*** Opening Extracted information ***

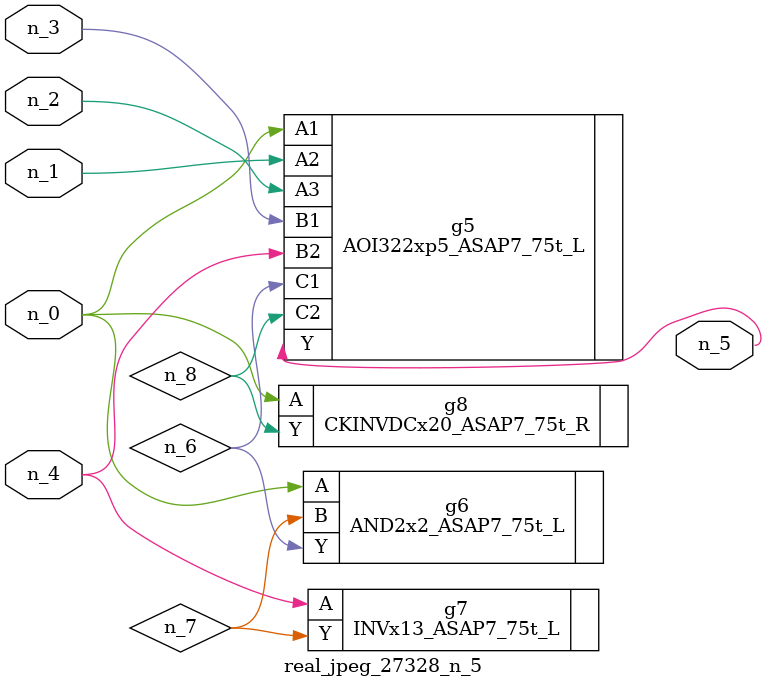
<source format=v>
module real_jpeg_27328_n_5 (n_4, n_0, n_1, n_2, n_3, n_5);

input n_4;
input n_0;
input n_1;
input n_2;
input n_3;

output n_5;

wire n_8;
wire n_6;
wire n_7;

AOI322xp5_ASAP7_75t_L g5 ( 
.A1(n_0),
.A2(n_1),
.A3(n_2),
.B1(n_3),
.B2(n_4),
.C1(n_6),
.C2(n_8),
.Y(n_5)
);

AND2x2_ASAP7_75t_L g6 ( 
.A(n_0),
.B(n_7),
.Y(n_6)
);

CKINVDCx20_ASAP7_75t_R g8 ( 
.A(n_0),
.Y(n_8)
);

INVx13_ASAP7_75t_L g7 ( 
.A(n_4),
.Y(n_7)
);


endmodule
</source>
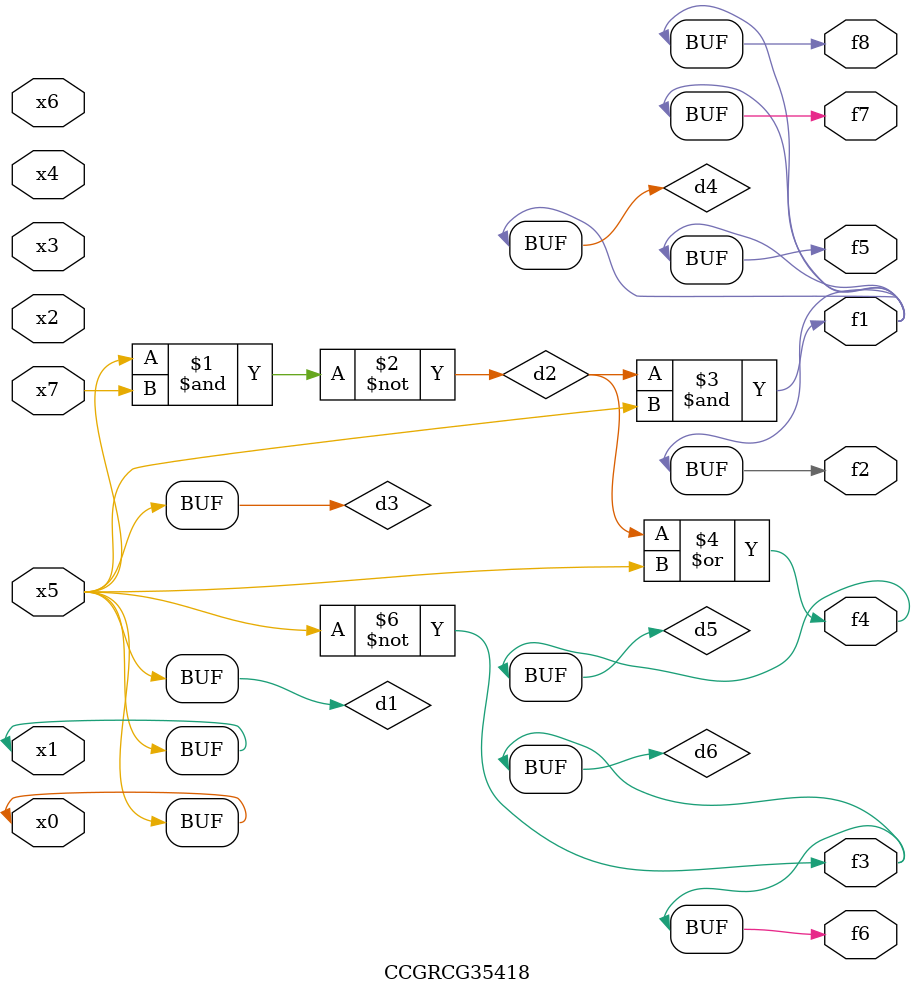
<source format=v>
module CCGRCG35418(
	input x0, x1, x2, x3, x4, x5, x6, x7,
	output f1, f2, f3, f4, f5, f6, f7, f8
);

	wire d1, d2, d3, d4, d5, d6;

	buf (d1, x0, x5);
	nand (d2, x5, x7);
	buf (d3, x0, x1);
	and (d4, d2, d3);
	or (d5, d2, d3);
	nor (d6, d1, d3);
	assign f1 = d4;
	assign f2 = d4;
	assign f3 = d6;
	assign f4 = d5;
	assign f5 = d4;
	assign f6 = d6;
	assign f7 = d4;
	assign f8 = d4;
endmodule

</source>
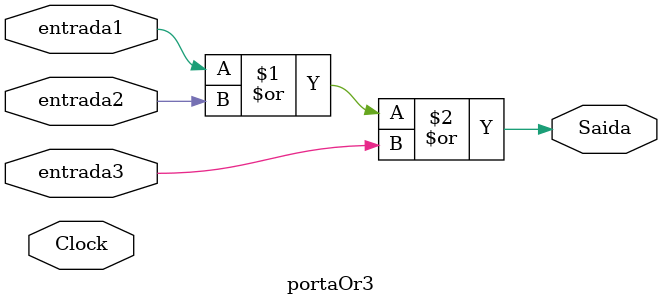
<source format=v>
module portaOr3(entrada1,entrada2,entrada3,Saida, Clock);

input wire Clock;
input wire entrada1,entrada2,entrada3;
output wire Saida;

assign Saida = entrada1 | entrada2 | entrada3;

endmodule


</source>
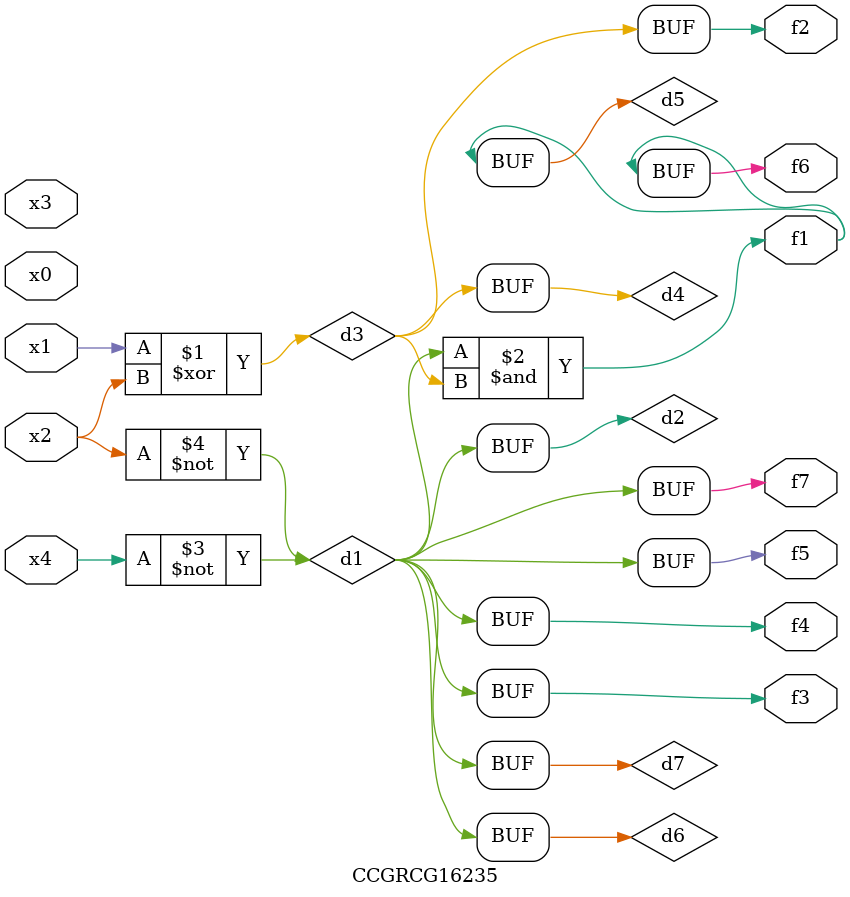
<source format=v>
module CCGRCG16235(
	input x0, x1, x2, x3, x4,
	output f1, f2, f3, f4, f5, f6, f7
);

	wire d1, d2, d3, d4, d5, d6, d7;

	not (d1, x4);
	not (d2, x2);
	xor (d3, x1, x2);
	buf (d4, d3);
	and (d5, d1, d3);
	buf (d6, d1, d2);
	buf (d7, d2);
	assign f1 = d5;
	assign f2 = d4;
	assign f3 = d7;
	assign f4 = d7;
	assign f5 = d7;
	assign f6 = d5;
	assign f7 = d7;
endmodule

</source>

*** Closing Extracted information ***

What is needed >> Return the material word for word. Pictures are not part of the copy.

Task response >>
<source format=v>
module real_jpeg_27328_n_5 (n_4, n_0, n_1, n_2, n_3, n_5);

input n_4;
input n_0;
input n_1;
input n_2;
input n_3;

output n_5;

wire n_8;
wire n_6;
wire n_7;

AOI322xp5_ASAP7_75t_L g5 ( 
.A1(n_0),
.A2(n_1),
.A3(n_2),
.B1(n_3),
.B2(n_4),
.C1(n_6),
.C2(n_8),
.Y(n_5)
);

AND2x2_ASAP7_75t_L g6 ( 
.A(n_0),
.B(n_7),
.Y(n_6)
);

CKINVDCx20_ASAP7_75t_R g8 ( 
.A(n_0),
.Y(n_8)
);

INVx13_ASAP7_75t_L g7 ( 
.A(n_4),
.Y(n_7)
);


endmodule
</source>
<source format=v>
module CCGRCG35418(
	input x0, x1, x2, x3, x4, x5, x6, x7,
	output f1, f2, f3, f4, f5, f6, f7, f8
);

	wire d1, d2, d3, d4, d5, d6;

	buf (d1, x0, x5);
	nand (d2, x5, x7);
	buf (d3, x0, x1);
	and (d4, d2, d3);
	or (d5, d2, d3);
	nor (d6, d1, d3);
	assign f1 = d4;
	assign f2 = d4;
	assign f3 = d6;
	assign f4 = d5;
	assign f5 = d4;
	assign f6 = d6;
	assign f7 = d4;
	assign f8 = d4;
endmodule

</source>
<source format=v>
module portaOr3(entrada1,entrada2,entrada3,Saida, Clock);

input wire Clock;
input wire entrada1,entrada2,entrada3;
output wire Saida;

assign Saida = entrada1 | entrada2 | entrada3;

endmodule


</source>
<source format=v>
module CCGRCG16235(
	input x0, x1, x2, x3, x4,
	output f1, f2, f3, f4, f5, f6, f7
);

	wire d1, d2, d3, d4, d5, d6, d7;

	not (d1, x4);
	not (d2, x2);
	xor (d3, x1, x2);
	buf (d4, d3);
	and (d5, d1, d3);
	buf (d6, d1, d2);
	buf (d7, d2);
	assign f1 = d5;
	assign f2 = d4;
	assign f3 = d7;
	assign f4 = d7;
	assign f5 = d7;
	assign f6 = d5;
	assign f7 = d7;
endmodule

</source>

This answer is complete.